» TEXT PROVIDED:
"""

CKT

The Ongoing Impact of Covid-19 on Fostering Regulations

The ongoing Covid-19 restrictions have had a significant and ongoing impact on all aspects of daily life. This is equally true in the instance of children who require admission to care or are in care, their families and their foster carers.

The regulations that establish the structure by which foster carers are assessed and the visiting of children in care are the Child Care (Placement of Children in Foster Care) Regulations, 1995 (S.I. No. 260/1995) and the Child Care (Placement of Children With Relatives) Regulations, 1995 (S.I. No. 261/1995).

Both have been amended to incorporate what is to occur during what is termed ‘the emergency period’. The emergency period, as per the most recent amendments of 2021, is defined as being a period of 12 months from the 12th of May 2020.

The amending legislation is the Child Care (Placement of Children in Foster Care) (Emergency Measures in the Public Interest – Covid-19) (Amendment) Regulations 2020 (S.I. No. 170/2020) and the Child Care (Placement of Children with Relatives) (Emergency Measures in the Public Interest – Covid-19) (Amendment) Regulations 2020 (S.I. No. 171/2020) respectively.

General Foster Placements

Changes made include a requirement that Tusla – The Child and Family Agency maintain one or more emergency placement foster care panels. (Tusla is required to maintain foster panels outside of Covid times). Under the amendment regulations Social Workers are required to visit children as often as practicable during the emergency period and within four weeks if a child is placed with a foster carer with whom they have not previously resided. Subsequently a child is to be contacted (the requirement to visit is removed) by an authorised person every three months at least during the first two years of a placement and at least every six months thereafter.

"""

» EXTRACTED ENTRIES:
"""

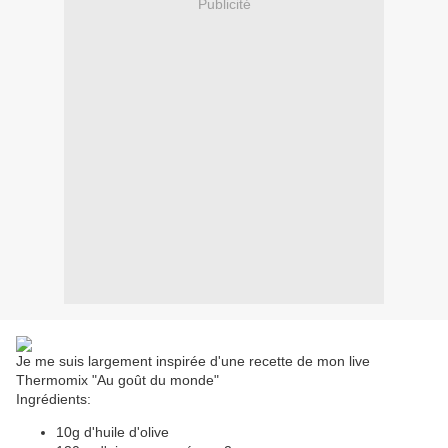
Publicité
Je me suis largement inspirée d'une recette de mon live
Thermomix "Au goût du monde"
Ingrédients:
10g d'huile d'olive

"""
"""

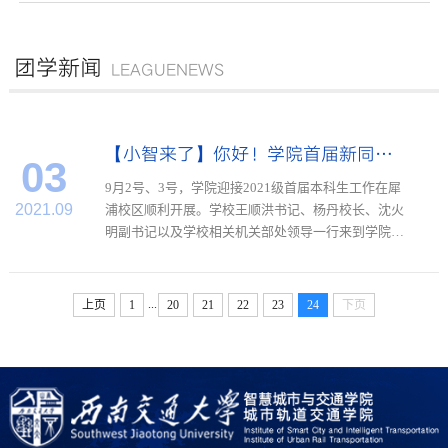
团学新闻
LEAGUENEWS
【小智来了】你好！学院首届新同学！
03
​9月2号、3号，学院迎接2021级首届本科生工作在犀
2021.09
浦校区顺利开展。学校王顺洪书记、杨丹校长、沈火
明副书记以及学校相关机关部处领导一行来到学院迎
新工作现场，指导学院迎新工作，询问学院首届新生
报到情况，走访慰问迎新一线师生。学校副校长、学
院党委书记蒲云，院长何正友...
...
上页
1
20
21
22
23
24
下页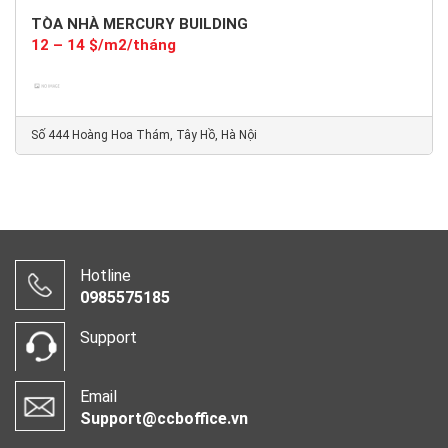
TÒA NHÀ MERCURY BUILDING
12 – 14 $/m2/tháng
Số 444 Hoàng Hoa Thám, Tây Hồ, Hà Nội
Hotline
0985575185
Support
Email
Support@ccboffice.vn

"""
"""

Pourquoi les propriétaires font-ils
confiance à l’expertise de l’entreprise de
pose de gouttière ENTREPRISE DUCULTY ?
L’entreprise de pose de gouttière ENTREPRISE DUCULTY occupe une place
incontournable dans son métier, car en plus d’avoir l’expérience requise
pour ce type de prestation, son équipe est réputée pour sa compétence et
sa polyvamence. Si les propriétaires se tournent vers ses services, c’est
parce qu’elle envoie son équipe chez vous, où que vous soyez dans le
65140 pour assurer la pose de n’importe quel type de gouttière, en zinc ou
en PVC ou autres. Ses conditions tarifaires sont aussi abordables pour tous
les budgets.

"""

» WORK INSTRUCTIONS:
[A] In the text on Covid-19 and fostering regulations, what is the stated reason the two 1995 regulations were amended?
[B] Rewrite the paragraph of the text on Covid-19 and fostering regulations that begins "Changes made include" as a bulleted list, keeping its main facts.
[C] Continue the text on Covid-19 and fostering regulations from the point where it stops.

» RESPONSE LIST:
[A] They were amended to incorporate what is to occur during "the emergency period." The most recent amendments of 2021 define that period as 12 months from May 12, 2020.

[B]
- Tusla, the Child and Family Agency, must maintain one or more emergency placement foster care panels. It is also required to maintain foster panels outside of Covid times.
- Social workers must visit children as often as practicable during the emergency period.
- A child placed with a foster carer they have not previously lived with must be visited within four weeks.
- After that, an authorized person must contact the child, rather than visit. Contact is required at least every three months during the first two years of a placement and at least every six months thereafter.

[C]
Emergency Relative Foster Placements

Sometimes when the need suddenly arises to have a child received into the care of Tusla, a relative may be in a position to care for the child. The regulations address what is required of Tusla when the relative is not an approved foster carer. The changes specified in the amending regulations are relatively minor and again are applicable only during the ‘emergency period’.

Tusla must always be of the view that the immediate placement of the child with the relative is in the child’s interest and that the relative is a suitable person to care for the child subsequent to an authorised person having interviewed the relative, assessed (as opposed to having visited) their home and having made other practical enquiries. Tusla is to complete the checks required by the regulations (medical reports, garda vetting etc) “as soon as practicable, having due regard to all public health notifications and obligations” instead of within a 12-week maximum period. It is important to reiterate that this applies to a relative placement in an emergency situation only.

Where the child has not previously been placed with that relative, the child to be visited within 4 weeks of the commencement of the placement. The child must be contacted as opposed to visited as often as necessary and at intervals not exceeding three months during the first two years of the placement and after two years at intervals not exceeding six months. Visits are to have due regard to all public health notifications.